**Задание**
Продолжите текст о переселении кубанских казаков в Перу, начав сразу после его последнего предложения.

**Исходный текст**
Отметим, что в 1929 году вместе с генералом И. Д. Павличенко в Перу высадилась целая группа кубанских казаков. Перуанское правительство выделило им 15 000 кв. км в восточных предгорьях Анд для обустройства казачьей земледельческой колонии (всего туда планировалось переселить две тысячи казаков).
Казаки прибыли в Перу со своим священником, врачом и педагогическим персоналом. Удивленный дисциплиной и сплоченностью казаков, президент Перу Аугусто Легия-и-Сольседо объявил, что все средства, ассигнуемые на эмигрантов, будут выделены одним лишь казакам. Более того, узнав, что в Европе находится до 30 000 казаков, перуанское правительство приняло решение о выделении на казачьи семьи по 30 га земли, а одиноким казакам — по 10 га. При этом была обещана помощь на переезд, постройку дома, приобретение скота и сельхозинвентаря при условии поэтапного погашения выделенных денег сельскохозяйственной продукцией.
Нетрудно себе представить, с каким энтузиазмом казаки ухватилась за такую перспективу: уехать за океан, в тропики, где круглый год лето… Понятно, что не только молодежь увлеклась этой идеей и приняла участие в ее реализации. Среди людей, купившихся на щедрые обещания, можно упомянуть полковника Леонида Павловича Овсиевского и полковника фон Мекка (его вдова до сих пор живет в столице Перу).
Короче говоря, многие поехали в эту малоизвестную в России страну. Разговоры временно прекратились, а потом до того же Белграда стали доходить письма из Перу. Первая информация была тревожной. В то время в Белграде выходил юмористический журнал «Бух», так вот в нем тут же появились злорадные заметки о том, что ехали казаки, чтобы «сесть на землю», а оказалось, что сидеть пришлось на колючих кактусах.

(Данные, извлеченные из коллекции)
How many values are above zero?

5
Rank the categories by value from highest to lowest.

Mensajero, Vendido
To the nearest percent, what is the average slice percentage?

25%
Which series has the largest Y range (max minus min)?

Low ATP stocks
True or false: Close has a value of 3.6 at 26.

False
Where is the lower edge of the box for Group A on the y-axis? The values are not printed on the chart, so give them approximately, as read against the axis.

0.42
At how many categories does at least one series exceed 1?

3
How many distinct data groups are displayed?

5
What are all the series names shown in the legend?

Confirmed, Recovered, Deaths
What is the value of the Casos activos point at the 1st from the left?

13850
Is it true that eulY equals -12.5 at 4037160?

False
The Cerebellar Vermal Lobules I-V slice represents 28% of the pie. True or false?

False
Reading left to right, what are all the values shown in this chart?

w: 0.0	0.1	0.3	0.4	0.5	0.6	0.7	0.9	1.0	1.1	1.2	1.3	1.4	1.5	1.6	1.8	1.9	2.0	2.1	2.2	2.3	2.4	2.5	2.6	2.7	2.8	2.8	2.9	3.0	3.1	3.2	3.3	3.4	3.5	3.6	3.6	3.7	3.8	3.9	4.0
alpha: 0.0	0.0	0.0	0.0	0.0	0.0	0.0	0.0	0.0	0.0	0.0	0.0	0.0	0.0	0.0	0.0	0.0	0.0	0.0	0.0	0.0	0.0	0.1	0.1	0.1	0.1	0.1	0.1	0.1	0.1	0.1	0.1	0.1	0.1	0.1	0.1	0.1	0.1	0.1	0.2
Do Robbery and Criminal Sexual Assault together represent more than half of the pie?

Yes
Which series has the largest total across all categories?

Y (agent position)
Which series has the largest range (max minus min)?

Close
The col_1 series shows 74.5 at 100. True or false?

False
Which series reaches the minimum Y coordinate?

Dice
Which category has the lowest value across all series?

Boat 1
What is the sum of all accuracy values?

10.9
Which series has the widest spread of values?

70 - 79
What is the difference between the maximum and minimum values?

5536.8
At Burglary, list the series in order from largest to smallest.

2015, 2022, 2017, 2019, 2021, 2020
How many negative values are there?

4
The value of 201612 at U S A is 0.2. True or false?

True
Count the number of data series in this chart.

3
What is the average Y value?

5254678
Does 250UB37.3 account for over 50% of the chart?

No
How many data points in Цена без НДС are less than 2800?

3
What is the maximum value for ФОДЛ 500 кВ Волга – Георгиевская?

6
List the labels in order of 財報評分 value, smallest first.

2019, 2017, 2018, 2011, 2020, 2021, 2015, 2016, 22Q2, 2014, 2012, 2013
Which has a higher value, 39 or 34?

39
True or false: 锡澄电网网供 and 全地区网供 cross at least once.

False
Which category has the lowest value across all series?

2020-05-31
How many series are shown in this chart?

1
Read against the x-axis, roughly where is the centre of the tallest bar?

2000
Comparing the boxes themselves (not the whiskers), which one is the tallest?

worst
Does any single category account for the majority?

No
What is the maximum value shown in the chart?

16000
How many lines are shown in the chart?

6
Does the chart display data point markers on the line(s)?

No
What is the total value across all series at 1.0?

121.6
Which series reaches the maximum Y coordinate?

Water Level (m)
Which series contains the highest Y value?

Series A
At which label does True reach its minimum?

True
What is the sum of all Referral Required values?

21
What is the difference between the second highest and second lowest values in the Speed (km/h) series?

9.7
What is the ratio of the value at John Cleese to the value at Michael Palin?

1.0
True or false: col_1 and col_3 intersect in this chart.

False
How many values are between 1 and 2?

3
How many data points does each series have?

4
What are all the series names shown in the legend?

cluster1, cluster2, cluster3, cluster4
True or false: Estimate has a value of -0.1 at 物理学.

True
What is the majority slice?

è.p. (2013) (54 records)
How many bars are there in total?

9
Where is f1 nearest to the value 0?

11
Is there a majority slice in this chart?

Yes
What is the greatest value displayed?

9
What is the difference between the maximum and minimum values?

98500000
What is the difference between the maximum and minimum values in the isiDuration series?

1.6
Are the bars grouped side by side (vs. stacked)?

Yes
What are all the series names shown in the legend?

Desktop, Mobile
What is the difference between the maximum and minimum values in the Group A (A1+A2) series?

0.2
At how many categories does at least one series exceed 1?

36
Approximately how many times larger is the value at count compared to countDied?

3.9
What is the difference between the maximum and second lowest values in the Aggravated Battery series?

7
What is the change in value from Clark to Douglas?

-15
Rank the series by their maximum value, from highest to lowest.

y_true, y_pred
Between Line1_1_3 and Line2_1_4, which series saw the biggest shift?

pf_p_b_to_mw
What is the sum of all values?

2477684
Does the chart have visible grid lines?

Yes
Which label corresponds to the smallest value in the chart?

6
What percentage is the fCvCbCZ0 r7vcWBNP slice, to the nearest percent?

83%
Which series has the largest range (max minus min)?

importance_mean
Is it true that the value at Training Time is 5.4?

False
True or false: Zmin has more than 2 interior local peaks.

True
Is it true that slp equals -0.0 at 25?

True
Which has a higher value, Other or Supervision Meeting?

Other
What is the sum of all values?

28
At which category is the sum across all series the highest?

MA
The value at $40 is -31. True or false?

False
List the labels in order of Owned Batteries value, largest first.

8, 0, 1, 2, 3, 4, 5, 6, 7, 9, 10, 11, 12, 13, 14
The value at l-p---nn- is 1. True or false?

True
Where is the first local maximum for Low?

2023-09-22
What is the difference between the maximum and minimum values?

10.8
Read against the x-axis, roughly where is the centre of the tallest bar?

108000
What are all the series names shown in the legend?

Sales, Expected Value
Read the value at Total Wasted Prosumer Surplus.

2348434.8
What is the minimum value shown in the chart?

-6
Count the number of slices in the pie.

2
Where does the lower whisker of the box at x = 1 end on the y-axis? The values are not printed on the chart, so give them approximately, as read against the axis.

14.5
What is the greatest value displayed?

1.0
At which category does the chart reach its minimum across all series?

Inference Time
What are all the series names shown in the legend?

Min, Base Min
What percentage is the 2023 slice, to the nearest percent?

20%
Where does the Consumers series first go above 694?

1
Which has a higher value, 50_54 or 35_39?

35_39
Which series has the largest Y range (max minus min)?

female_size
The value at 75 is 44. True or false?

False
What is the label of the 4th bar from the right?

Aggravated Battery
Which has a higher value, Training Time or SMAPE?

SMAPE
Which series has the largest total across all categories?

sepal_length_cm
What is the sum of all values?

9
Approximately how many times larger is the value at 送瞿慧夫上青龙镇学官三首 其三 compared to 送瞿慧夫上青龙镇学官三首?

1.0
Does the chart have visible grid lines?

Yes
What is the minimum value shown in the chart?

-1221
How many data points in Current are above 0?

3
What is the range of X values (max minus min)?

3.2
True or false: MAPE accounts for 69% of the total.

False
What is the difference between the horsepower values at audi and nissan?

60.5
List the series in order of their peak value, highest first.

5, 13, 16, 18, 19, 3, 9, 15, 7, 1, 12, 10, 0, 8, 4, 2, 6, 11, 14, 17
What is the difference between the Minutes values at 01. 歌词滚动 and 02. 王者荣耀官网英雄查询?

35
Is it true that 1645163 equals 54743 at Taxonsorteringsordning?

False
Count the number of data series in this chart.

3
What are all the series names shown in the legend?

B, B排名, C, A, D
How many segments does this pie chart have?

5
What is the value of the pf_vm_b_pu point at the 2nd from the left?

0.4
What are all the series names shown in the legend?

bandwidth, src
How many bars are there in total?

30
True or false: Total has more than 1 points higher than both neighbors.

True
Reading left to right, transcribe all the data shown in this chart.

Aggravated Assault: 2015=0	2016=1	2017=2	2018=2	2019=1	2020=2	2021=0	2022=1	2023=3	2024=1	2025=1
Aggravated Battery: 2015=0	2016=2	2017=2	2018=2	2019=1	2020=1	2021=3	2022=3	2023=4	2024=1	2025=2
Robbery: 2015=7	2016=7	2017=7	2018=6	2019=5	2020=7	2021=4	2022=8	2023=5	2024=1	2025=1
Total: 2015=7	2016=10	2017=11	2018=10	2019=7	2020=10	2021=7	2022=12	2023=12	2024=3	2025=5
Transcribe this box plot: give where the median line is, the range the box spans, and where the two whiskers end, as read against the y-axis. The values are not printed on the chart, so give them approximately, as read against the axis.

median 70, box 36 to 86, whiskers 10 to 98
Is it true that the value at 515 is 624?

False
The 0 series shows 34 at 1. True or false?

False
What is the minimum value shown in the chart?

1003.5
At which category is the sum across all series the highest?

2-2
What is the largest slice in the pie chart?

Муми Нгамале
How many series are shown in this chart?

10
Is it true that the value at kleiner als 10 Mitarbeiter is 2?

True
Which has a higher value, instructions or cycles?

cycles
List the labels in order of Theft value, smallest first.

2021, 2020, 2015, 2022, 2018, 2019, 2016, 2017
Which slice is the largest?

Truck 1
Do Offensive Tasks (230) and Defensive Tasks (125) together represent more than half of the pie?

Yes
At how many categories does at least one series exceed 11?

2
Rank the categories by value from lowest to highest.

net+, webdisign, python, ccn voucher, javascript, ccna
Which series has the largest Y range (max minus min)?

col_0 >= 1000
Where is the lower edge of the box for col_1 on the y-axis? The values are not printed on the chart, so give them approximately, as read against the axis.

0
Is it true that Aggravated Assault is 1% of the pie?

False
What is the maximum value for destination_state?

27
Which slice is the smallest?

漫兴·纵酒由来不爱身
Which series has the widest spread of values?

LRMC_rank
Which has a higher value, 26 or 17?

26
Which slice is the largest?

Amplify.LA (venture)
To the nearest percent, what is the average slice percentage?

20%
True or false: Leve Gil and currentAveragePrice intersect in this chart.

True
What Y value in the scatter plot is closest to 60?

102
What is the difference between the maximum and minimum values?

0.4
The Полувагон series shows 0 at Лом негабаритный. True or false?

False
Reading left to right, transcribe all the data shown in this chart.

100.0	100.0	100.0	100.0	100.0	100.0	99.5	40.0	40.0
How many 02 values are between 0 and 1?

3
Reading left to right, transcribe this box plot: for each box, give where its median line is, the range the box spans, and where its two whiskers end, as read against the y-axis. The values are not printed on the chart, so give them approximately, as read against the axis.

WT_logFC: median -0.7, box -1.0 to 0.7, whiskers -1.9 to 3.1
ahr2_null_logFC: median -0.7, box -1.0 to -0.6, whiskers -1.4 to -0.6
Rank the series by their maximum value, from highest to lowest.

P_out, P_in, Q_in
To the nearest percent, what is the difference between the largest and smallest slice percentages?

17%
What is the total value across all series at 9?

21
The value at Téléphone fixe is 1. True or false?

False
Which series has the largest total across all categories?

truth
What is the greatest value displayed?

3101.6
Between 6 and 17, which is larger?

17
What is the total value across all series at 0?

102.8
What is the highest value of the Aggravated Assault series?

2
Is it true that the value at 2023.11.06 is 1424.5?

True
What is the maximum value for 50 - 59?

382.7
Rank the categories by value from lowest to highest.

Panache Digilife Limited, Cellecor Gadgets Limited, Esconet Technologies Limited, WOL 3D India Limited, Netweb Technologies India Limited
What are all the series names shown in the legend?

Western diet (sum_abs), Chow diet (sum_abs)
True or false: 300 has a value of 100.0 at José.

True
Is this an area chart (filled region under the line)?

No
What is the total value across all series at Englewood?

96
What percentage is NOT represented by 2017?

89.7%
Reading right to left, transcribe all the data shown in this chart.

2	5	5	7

**Ответ**
К сожалению, как это часто бывает, планы оказались далеки от реальности: тяжелые условия жизни и смена правящего режима в Перу (президент Аугусто Легия-и-Сольседо оставался у власти до 1930 года, а потом он был смещен со своего поста и заключен в тюрьму после военного переворота во главе с полковником Луисом Санчесом Серро, который оставался у власти до 1933 г.) очень скоро вытолкнули почти всех казаков в другие страны. Недаром казаки генерала Павличенко распевали модифицированную казачью песню:
Эх, Перу, ты наша каторга,Заграничная тюрьма.На твоих лесах тропическихДух казачий умирал…
Появились возвращенцы. Одним из первых был полковник Л. П. Овсиевский, вернувшийся в Сербию. Но вернувшиеся очень мало рассказывали о том, что им пришлось пережить в далеком Перу. В основном информация сводилась к следующему: отвезли в девственный поросший густым лесом район, показали землю, которую нужно обрабатывать, но ни жилья, ни сельскохозяйственных машин не предоставили. Как в таких условиях обустраивать казачью земледельческую колонию?
А еще через некоторое время память об уехавших в Перу русских людях поросла травой забвения.
Именно так получилось, что русских в Перу всегда было немного, даже после исхода из послевоенной Европы в Латинскую Америку значительной части эмигрантов второй волны. И все же они сумели построить на одной из больших улиц Лимы Свято-Троицкую церковь, до сих пор являющуюся единственным православным храмом в Перу, одной из достопримечательностей перуанской столицы.